Sin duda habían elegido sus disfraces en
almacenes de saldos, en tiendas de artículos extravagantes, en puestos de
baratillo y en cubiles psicodélicos de fruslerías hindúes. Se veían soldados de
la Legión Extranjera, jóvenes con saharianas tropicales, con uniformes de sarga
y de San Quintín, con camisas y pantalones a rayas de California, con
imitaciones inglesas de las chaquetillas Eisenhower, disfraces de pastores
turcos, de senadores romanos, de gurús, de samuráis con sucios ropones. Era
todo un muestrario de indumentarias híbrido entre la historia y los cómics,
entre la leyenda y la televisión, entre los arquetipos bíblicos y el mundo del
cine. La visión de aquellas tropas, de aquel ejército de millares de disfraces,
se ajustaba a la perfección a la más vieja idea de la guerra de nuestro General,
que postula que cada hombre se vista como le venga en gana a la hora de entrar
en combate, porque está en su derecho, y la variedad no ha de menoscabar el
brío de los mejores hombres de cada batallón (estos se contaban por millares,
con cazadoras a cuadros, pantalones de pana, tejanos… ¡listos para el ataque!).

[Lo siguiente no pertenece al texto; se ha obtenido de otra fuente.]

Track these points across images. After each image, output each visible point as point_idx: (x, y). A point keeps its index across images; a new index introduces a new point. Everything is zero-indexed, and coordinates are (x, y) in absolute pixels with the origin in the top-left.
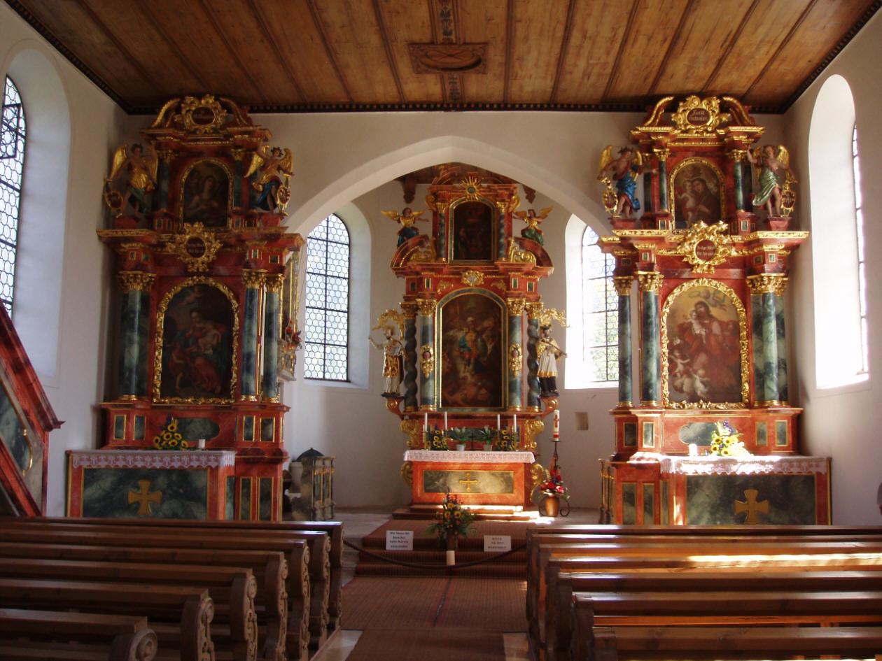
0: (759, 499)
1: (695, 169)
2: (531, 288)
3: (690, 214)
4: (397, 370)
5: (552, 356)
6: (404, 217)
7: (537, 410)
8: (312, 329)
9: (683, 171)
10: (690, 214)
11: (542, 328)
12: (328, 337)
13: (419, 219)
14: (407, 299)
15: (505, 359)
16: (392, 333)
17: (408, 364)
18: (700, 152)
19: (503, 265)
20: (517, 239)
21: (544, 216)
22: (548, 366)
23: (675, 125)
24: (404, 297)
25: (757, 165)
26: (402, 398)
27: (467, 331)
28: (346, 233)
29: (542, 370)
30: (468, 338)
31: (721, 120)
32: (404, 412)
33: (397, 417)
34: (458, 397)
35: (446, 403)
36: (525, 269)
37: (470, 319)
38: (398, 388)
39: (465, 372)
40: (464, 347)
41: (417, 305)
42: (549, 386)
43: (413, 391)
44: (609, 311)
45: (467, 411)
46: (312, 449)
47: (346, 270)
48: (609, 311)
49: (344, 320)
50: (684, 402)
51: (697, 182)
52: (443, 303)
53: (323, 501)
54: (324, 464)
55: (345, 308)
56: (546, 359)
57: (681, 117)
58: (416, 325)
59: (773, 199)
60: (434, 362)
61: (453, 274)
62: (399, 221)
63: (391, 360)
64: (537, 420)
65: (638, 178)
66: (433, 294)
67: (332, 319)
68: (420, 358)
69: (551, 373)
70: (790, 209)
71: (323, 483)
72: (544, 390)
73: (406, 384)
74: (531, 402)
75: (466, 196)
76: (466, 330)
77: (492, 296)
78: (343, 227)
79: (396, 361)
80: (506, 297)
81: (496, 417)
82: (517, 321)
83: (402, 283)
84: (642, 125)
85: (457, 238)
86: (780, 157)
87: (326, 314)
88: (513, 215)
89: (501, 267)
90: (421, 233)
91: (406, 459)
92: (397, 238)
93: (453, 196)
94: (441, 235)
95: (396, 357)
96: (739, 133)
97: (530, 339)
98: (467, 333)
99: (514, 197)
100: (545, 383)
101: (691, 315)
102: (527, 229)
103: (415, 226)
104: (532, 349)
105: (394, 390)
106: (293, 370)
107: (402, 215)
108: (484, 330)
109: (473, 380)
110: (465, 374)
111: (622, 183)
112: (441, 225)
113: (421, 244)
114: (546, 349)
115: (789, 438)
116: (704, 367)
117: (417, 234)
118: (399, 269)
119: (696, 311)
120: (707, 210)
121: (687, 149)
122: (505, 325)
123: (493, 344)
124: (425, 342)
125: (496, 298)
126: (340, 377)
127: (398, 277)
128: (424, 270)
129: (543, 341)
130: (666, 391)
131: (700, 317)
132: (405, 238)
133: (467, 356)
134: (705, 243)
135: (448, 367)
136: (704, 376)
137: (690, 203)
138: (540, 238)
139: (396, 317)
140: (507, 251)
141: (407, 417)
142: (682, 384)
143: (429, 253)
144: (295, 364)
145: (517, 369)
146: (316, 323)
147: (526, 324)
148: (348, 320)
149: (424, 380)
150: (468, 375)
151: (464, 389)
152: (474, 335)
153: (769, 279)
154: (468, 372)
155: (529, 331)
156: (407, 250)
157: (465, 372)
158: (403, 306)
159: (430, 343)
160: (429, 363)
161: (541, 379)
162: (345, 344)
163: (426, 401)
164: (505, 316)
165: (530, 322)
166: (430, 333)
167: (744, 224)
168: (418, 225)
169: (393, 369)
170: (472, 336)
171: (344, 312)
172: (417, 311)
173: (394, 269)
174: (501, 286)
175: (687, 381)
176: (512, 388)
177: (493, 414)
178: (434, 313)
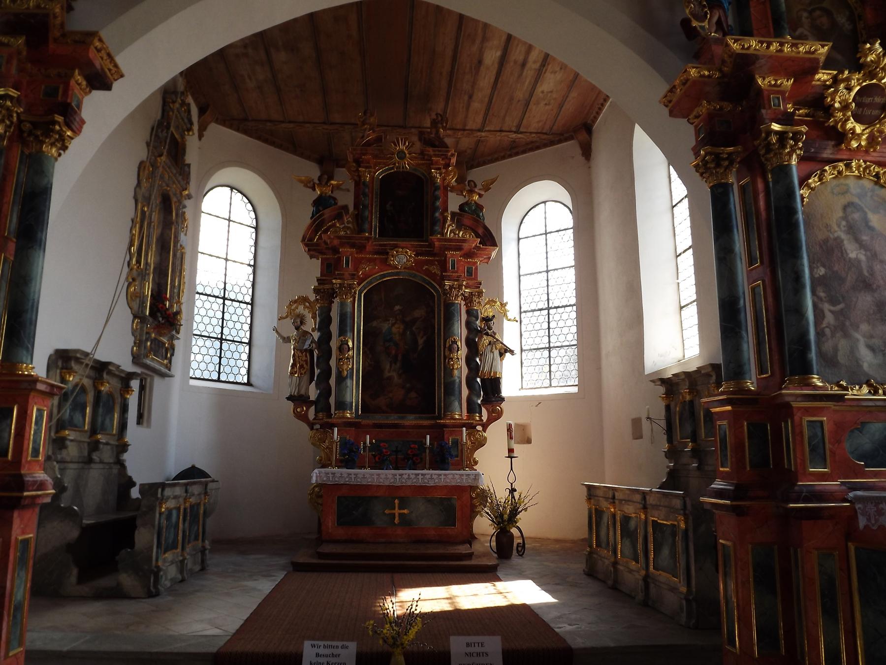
2: (470, 273)
5: (496, 353)
6: (320, 184)
7: (478, 418)
8: (206, 320)
12: (226, 331)
15: (439, 355)
20: (453, 214)
21: (487, 188)
24: (318, 280)
26: (312, 403)
28: (253, 215)
30: (394, 330)
32: (314, 419)
33: (305, 427)
35: (366, 408)
37: (397, 308)
38: (307, 389)
39: (391, 371)
41: (333, 289)
42: (492, 386)
43: (325, 393)
44: (551, 308)
45: (393, 419)
46: (193, 467)
48: (551, 308)
49: (247, 313)
50: (844, 383)
51: (818, 13)
53: (183, 549)
54: (186, 491)
56: (489, 356)
62: (314, 190)
63: (300, 354)
66: (353, 275)
67: (231, 310)
69: (495, 373)
71: (184, 520)
73: (317, 385)
75: (395, 164)
76: (392, 321)
77: (424, 280)
78: (249, 207)
83: (314, 267)
87: (224, 304)
91: (314, 480)
92: (311, 209)
93: (380, 163)
94: (365, 207)
95: (306, 350)
98: (393, 325)
101: (839, 226)
102: (466, 203)
105: (303, 392)
106: (170, 362)
107: (317, 182)
112: (365, 195)
113: (339, 217)
114: (490, 343)
117: (336, 204)
119: (845, 218)
123: (425, 338)
125: (429, 283)
126: (239, 379)
127: (311, 257)
128: (342, 245)
129: (487, 334)
132: (321, 208)
133: (394, 352)
139: (307, 304)
140: (443, 228)
141: (318, 426)
142: (836, 350)
143: (348, 228)
144: (172, 355)
146: (211, 313)
149: (341, 379)
150: (394, 374)
152: (402, 327)
155: (468, 324)
156: (322, 224)
157: (391, 371)
158: (316, 291)
159: (349, 334)
160: (347, 358)
163: (342, 405)
164: (439, 306)
165: (469, 312)
166: (349, 321)
168: (336, 194)
169: (301, 367)
174: (435, 270)
175: (843, 344)
178: (354, 298)
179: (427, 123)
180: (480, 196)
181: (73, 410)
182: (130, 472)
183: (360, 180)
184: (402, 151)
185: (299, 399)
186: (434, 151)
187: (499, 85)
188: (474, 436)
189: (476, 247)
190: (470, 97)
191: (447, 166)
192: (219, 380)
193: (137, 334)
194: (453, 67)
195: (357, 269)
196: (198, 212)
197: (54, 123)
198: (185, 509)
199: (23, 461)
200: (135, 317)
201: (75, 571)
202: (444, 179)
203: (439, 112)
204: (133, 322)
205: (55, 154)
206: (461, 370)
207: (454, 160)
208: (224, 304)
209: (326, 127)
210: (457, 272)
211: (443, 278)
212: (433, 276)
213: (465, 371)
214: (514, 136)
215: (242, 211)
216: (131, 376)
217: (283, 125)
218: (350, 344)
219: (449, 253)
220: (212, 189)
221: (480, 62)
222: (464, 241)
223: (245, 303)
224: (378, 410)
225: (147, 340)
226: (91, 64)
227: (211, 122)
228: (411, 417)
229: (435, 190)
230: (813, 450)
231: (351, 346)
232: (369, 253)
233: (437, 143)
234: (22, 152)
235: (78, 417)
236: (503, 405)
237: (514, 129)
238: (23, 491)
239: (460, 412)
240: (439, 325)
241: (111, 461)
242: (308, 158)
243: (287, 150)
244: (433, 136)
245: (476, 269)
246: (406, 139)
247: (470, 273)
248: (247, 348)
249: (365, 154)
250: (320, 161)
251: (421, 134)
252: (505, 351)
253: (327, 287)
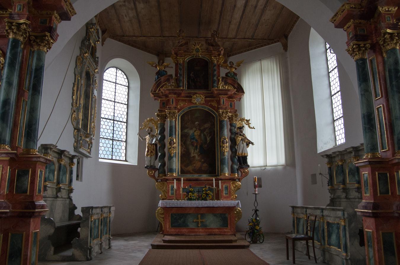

Si la visión de tal mascarada carecía de la usual y festiva connotación de “damas
disfrazadas en el salón y niños famélicos en la calle”, no era solo por lo
raído de los trajes (gran parte de ellos sin duda eran usados por los hippies
diariamente), sino también porque la estética había irrumpido al fin en la
política: el baile de disfraces se aprestaba a la batalla […]”.